Mr. Wyatt conducts comprehensive research on real property, real estate deeds, and other instruments for accuracy; and serves as a liaison between clients and the Tax Assessor’s Office – maintaining problem-free communications with Assessors and other essential local government agencies. Mr. Wyatt explains:
“We let our clients know the Proposition 58 [or Proposition 19] tax benefit entitles children of parents leaving them property to preserve the low Proposition 13 maximum 2% tax base. A California property tax transfer. However, a lot of people don’t fully understand that you have to apply for the benefit. It’s not automatic. And it doesn’t apply to the principal home. explain to them that they get the assessed value tax benefit only if it’s a non principal home. You get the assessed value waved if for example it‘s a million dollar property… You get the million excluded – but the overage is reassessed… A lot of people don’t know that.
The creators of the trust get this benefit. definition of ‘a child’ or “children” is typically the adult children of a decedent…But this also refers to step-parents. Step-parents can also transfer property to a step-child… Mom can be a step parent and can still get the benefit. In-laws get the benefit as well. You don’t have to be blood relatives.

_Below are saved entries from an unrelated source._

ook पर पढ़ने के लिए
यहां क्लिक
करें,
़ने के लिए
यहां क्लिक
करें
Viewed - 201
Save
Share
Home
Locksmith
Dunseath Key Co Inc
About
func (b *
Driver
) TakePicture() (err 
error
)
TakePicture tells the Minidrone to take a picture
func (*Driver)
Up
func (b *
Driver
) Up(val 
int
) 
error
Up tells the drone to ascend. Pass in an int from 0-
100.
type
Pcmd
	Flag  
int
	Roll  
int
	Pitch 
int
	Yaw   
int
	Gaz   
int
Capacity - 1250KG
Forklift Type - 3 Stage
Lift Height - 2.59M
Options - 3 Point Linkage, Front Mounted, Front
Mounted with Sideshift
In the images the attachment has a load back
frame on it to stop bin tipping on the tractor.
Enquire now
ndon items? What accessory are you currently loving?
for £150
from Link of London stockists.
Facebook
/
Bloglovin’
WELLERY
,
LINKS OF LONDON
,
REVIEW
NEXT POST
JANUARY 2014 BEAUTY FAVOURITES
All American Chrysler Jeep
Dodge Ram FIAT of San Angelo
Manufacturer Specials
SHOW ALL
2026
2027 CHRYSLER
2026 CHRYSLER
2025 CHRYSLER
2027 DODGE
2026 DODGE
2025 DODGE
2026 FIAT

We basically introduce the trust lender, for example Commercial Loan Corporation, as a private money lender that loans to irrevocable trusts, that applies for and works in tandem with California Proposition 58 [or Proposition 19]… for beneficiaries who are looking to sell their real property shares – for the purpose of facilitating “non pro-rata distribution”… So every heir gets an equal share of the entire overall estate – however, not necessarily of every asset.
Well, if the family in question uses the Commercial Loan Corp company that we have been using for years… the loan they provide is to a trust, and not to beneficiaries; so there is no title, and no crippling 66.66% property tax reassessment. Well, for example, there might be three siblings… beneficiaries – and a house to inherit. And this is always important to remember.
If you’re one out of the three siblings that wants to keep the inherited house, you are definitely looking at a 66.66% property value tax reassessment – if you’re operating without a loan to a trust, or you’re using your own cash; or getting money from a very pricey institutional lender – typically with multiple restrictions and extremely strict terms.”
Mr. Wyatt sums up and simplifies a process that tends to look complicated to new clients. At the end of the day, all families need to understand is the fact that in the end, they save a great deal of money on property taxes if they aim to keep their parent’s home. If they are looking to sell, they simply need to understand that they will be putting lot more cash in their pocket using the trust loan approach, rather than selling to an outside buyer. Everything else is secondary, if you are inheriting property.